Cotton futures rose over 1% on Tuesday to scale a more than two-week peak after China said it would give tariff exemptions on imports from United States to fulfill trade-deal commitments. Cotton contracts for May rose 0.73 cent, or 1.1%, to 69.14 cents per lb by 01:37 p.m. EST (1837 GMT).
Prices hit 69.72 cents/lb, a peak since January 31, earlier in the session.
China will grant exemptions on retaliatory duties imposed against 696 US goods, the most substantial tariff relief to be offered so far.
"The tariff relief for imports coming from US and cotton was included in those exemptions and we are seeing some more activity due to that," said Bailey Thomen, cotton risk management associate with INTL FCStone.
The National Cotton Council (NCC) projected 2020 US planted area of nearly 13 million acres, down 5.5% from 2019, Louis Rose, director of research and analytics at Tennessee-based Rose Commodity Group said in a note on Monday.
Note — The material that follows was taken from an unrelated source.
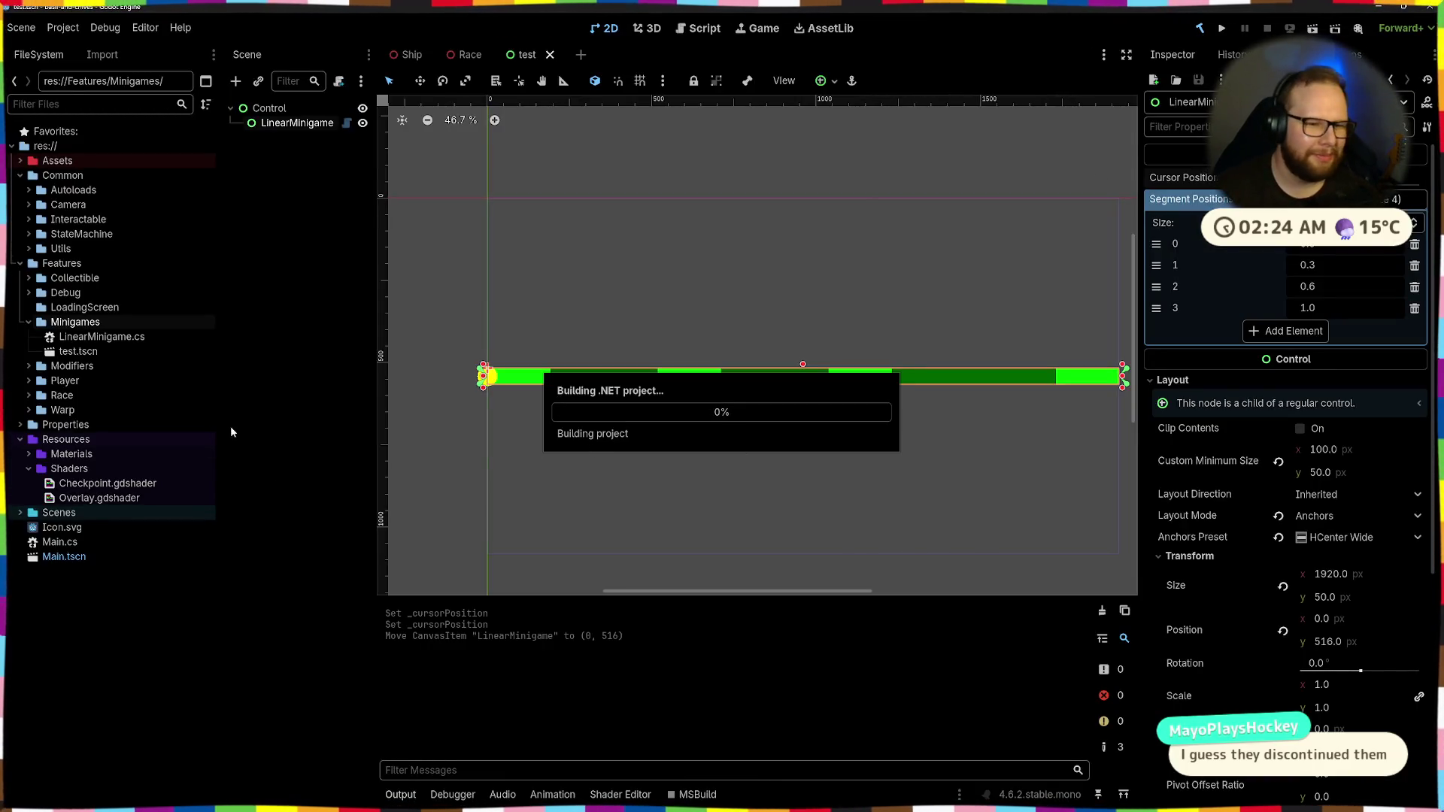
Slide the cursor position to the bar's end and anchor LinearMinigame to the Center preset
{"action": "left_click_drag", "start_coordinate": [1300, 185], "coordinate": [1430, 188]}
Cotton speculators on the Intercontinental Exchange (ICE) raised net long positions by 2,392 contracts to 14,159 in the week to February 11, data from the US Commodity Futures Trading Commission showed. Total futures market volume fell by 2,170 to 43,646 lots. Data showed total open interest remained at 211,866 contracts in the previous session. Certificated cotton stocks deliverable as of February 14 totaled 32,361 480-lb bales, up from 32,152 in the previous session.